According to the professors:
There are many cases that involve massive tax evasion and do not lead to a criminal indictment. Consider for example the case of Alon Farhy, who transferred more than $2 million to a sham foreign entity, which then transferred the funds to a bank account in the name of a Belize-based corporation Mr. Farhy created solely for that purpose. Mr. Farhy's scheme violated a variety of tax-related obligations beyond his duty to correctly report and pay the income tax he owed. The [U.S. Department of Justice] entered into a nonprosecution agreement with Mr. Farhy immunizing him from criminal prosecution in exchange for paying his taxes plus interest and penalties.
"Many other cases involving tax evasion do not result in jail time," the letter notes. "For example, Raj Mukhi ran a business that manufactured and sold professional uniforms in many countries. He was indicted in 2014 for hiding the proceeds in a private bank based in Zürich.

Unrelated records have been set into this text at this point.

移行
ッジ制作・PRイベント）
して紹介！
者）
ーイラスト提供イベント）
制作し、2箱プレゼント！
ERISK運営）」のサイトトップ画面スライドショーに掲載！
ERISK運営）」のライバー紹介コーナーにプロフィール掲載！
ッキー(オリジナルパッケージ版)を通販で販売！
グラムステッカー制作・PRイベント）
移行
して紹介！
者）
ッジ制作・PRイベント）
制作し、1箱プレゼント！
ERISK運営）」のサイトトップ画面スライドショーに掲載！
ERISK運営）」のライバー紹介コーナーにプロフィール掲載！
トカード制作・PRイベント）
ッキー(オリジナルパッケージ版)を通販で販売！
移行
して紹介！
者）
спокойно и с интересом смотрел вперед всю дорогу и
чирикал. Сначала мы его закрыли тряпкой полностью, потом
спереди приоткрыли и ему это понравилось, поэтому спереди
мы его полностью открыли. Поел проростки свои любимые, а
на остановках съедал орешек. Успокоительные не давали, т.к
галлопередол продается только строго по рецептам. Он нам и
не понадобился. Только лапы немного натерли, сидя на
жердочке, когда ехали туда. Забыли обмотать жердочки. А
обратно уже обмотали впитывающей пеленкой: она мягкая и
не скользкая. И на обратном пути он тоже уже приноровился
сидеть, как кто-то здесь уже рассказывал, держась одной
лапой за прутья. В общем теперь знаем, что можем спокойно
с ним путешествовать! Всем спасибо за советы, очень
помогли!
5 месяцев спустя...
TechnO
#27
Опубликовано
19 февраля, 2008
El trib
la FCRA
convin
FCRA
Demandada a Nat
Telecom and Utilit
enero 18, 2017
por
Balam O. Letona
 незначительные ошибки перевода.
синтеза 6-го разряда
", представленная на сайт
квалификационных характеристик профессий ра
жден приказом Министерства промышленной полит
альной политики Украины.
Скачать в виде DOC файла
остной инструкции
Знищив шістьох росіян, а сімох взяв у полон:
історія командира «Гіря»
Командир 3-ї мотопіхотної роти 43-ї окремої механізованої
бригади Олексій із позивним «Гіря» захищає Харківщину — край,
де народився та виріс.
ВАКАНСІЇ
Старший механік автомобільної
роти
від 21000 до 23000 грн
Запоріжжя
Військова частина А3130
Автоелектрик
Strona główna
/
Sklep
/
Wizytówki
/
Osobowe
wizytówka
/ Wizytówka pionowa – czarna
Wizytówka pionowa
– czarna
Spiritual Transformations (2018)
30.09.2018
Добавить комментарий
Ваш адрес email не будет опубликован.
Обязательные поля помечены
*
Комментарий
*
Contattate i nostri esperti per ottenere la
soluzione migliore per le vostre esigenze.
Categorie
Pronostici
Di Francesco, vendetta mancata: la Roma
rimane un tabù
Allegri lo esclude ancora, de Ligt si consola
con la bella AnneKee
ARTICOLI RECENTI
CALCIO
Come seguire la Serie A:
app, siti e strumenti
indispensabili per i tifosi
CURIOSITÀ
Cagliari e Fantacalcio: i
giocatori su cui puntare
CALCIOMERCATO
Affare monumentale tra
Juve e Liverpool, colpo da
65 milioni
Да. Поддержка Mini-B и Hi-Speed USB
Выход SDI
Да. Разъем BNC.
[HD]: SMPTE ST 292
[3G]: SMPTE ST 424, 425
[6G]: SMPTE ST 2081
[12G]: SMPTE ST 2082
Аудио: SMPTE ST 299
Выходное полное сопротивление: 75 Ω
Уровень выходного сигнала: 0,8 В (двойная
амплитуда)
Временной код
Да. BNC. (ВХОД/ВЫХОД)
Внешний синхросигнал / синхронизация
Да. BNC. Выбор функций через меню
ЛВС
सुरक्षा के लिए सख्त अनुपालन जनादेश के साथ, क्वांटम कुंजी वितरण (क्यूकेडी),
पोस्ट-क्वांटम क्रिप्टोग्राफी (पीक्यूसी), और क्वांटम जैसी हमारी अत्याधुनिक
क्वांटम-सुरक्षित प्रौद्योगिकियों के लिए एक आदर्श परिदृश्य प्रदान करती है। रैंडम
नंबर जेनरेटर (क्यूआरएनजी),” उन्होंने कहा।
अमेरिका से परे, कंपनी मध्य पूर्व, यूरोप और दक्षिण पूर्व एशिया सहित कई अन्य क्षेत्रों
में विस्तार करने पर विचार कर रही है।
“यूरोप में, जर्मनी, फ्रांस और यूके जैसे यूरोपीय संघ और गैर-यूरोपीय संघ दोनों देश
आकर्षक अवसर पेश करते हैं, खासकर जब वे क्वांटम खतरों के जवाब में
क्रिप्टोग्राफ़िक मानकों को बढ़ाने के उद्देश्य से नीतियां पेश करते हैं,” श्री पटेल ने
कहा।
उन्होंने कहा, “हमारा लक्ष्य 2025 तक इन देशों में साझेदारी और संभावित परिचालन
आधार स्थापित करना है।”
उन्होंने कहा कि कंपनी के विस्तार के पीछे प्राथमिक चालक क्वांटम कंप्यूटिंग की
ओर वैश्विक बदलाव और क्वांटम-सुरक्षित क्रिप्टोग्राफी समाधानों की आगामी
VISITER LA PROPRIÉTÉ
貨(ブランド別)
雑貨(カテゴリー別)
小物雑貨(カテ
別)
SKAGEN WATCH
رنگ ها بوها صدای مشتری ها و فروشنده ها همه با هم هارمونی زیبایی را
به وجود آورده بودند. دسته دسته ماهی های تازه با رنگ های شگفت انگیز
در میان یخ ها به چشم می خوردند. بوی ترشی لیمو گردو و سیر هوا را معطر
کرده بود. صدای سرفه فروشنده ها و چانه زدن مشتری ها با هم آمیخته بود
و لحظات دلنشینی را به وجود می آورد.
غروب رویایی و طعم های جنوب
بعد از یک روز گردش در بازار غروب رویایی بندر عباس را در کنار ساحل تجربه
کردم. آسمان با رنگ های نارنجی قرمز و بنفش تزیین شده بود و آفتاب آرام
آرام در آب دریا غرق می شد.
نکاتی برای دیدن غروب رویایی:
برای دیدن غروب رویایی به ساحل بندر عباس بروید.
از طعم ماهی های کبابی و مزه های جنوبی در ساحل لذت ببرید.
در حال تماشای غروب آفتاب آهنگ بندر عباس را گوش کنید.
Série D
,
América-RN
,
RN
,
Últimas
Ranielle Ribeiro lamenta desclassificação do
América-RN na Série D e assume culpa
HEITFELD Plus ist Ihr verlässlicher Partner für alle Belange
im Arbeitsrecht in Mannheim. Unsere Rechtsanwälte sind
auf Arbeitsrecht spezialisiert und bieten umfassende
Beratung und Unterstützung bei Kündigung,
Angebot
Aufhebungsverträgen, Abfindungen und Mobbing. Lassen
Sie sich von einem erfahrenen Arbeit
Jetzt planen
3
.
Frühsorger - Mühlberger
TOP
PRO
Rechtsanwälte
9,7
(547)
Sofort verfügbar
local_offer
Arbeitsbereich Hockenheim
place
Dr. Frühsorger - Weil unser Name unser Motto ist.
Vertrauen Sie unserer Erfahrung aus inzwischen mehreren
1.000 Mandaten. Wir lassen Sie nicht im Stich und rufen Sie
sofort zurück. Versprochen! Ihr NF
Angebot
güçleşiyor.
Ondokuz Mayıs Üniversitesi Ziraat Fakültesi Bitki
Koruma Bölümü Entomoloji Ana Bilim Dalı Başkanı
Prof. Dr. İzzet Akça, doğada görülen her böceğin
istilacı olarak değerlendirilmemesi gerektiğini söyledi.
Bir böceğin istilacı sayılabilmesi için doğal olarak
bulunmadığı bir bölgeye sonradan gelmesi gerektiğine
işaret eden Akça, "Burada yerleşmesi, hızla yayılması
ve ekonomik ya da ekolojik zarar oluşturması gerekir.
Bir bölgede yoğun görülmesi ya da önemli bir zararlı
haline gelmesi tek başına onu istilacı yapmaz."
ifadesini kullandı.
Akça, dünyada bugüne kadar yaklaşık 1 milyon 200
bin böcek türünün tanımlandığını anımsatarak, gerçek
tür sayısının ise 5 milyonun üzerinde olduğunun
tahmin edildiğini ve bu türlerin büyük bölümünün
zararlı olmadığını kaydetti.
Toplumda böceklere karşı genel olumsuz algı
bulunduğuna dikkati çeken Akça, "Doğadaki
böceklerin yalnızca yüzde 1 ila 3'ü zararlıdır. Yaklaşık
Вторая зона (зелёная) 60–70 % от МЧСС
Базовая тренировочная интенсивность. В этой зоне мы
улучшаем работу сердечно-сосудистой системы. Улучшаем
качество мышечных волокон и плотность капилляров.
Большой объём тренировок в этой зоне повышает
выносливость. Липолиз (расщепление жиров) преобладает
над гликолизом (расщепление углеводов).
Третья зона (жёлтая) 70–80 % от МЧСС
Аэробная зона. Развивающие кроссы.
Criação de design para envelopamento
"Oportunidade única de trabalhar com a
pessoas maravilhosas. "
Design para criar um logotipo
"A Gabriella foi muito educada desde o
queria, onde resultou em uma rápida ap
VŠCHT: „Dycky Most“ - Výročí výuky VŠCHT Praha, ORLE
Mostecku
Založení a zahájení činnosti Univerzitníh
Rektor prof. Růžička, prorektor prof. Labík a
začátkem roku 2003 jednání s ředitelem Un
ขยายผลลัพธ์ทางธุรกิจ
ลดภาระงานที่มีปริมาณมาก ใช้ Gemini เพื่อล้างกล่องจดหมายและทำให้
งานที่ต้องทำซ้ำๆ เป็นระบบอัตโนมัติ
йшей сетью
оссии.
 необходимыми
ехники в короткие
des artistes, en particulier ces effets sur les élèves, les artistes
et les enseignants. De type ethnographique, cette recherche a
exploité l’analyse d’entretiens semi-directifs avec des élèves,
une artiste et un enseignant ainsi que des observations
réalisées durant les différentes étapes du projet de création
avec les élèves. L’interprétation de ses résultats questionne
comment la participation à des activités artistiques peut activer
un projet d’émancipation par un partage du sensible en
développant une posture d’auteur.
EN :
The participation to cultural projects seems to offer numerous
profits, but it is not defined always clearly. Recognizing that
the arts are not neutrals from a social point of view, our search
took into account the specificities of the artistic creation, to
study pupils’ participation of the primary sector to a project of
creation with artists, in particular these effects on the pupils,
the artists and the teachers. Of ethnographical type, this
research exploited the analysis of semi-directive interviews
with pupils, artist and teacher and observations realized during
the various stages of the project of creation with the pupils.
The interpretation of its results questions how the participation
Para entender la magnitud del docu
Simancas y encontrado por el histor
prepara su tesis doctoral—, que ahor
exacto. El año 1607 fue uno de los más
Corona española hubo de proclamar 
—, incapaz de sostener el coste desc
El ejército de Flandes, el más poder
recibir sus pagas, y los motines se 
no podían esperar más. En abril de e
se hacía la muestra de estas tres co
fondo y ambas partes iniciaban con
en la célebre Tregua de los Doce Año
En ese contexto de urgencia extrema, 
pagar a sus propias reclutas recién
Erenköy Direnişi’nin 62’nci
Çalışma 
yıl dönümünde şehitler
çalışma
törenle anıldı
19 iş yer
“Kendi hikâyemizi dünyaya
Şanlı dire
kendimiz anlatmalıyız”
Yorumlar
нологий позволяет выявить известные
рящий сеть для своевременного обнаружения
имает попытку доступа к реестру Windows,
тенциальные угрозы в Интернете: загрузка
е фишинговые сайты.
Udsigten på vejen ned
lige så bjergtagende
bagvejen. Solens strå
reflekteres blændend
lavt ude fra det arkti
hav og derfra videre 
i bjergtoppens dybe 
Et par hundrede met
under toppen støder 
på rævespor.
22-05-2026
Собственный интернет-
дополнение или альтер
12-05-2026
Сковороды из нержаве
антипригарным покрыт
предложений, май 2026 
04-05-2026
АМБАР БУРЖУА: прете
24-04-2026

He pleaded guilty to one count of filing a false tax return and one count of failing to disclose a foreign bank account and was sentenced to three years of supervised release."
"Even if there is a prison sentence, it is usually much shorter than five years," the professors stressed. "To mention just some cases from this year, an Oklahoma man who instructed a payroll company working with his business to falsely characterize over $2.6 million as reimbursements rather than income was sentenced to 30 months."
"An Indiana woman who electronically filed false income tax returns for clients that reported fictitious businesses and also filed a false tax return for herself that underreported gross receipts from her business was sentenced to 21 months," the letter adds. "A New Jersey man was sentenced to 29 months for evading taxes and not filing income tax returns while earning over $2.5 million in wages. All of these cases involve conduct that is much more culpable and less public-spirited than Mr. Littlejohn's."
"There is a big difference between leaking tax information and tax evasion in the size of the universe of potential violations and the number of violators escaping punishment," the professors said. "The universe of potential violators leaking tax information is infinitesimal compared to the universe of potential tax evaders. And the number of potential violators escaping punishment for leaking tax information is close to zero, whereas the number of evaders escaping punishment is huge."
As his term winds down, Biden has issued approximately 1,500 commutations and 39 pardons, including controversial clemency for his son Hunter Biden and Michael Conahan, a former Pennsylvania judge convicted in a "kids-for-cash" scheme in which he and a colleague funneled thousands of juveniles into private detention centers in exchange for millions of dollars in kickbacks.
With the looming return of Trump—who presided over more federal executions during his first term than numerous presidents did over several preceding decades—advocates are pushing Biden to commute the sentences of 40 federal death row inmates. Advocates are also calling on Biden to pardon figures including Indigenous activist Leonard Peltier and environmental attorney Steven Donziger.
Earlier this month,
Politico Magazinereported that Biden is weighing preemptive pardons for numerous public officials who could be targeted by Trump—who has vowed to exact revenge on his political enemies—during his second term. Kash Patel, Trump's pick to head the Federal Bureau of Investigation, has threatened to prosecute the president-elect's political opponents and journalists.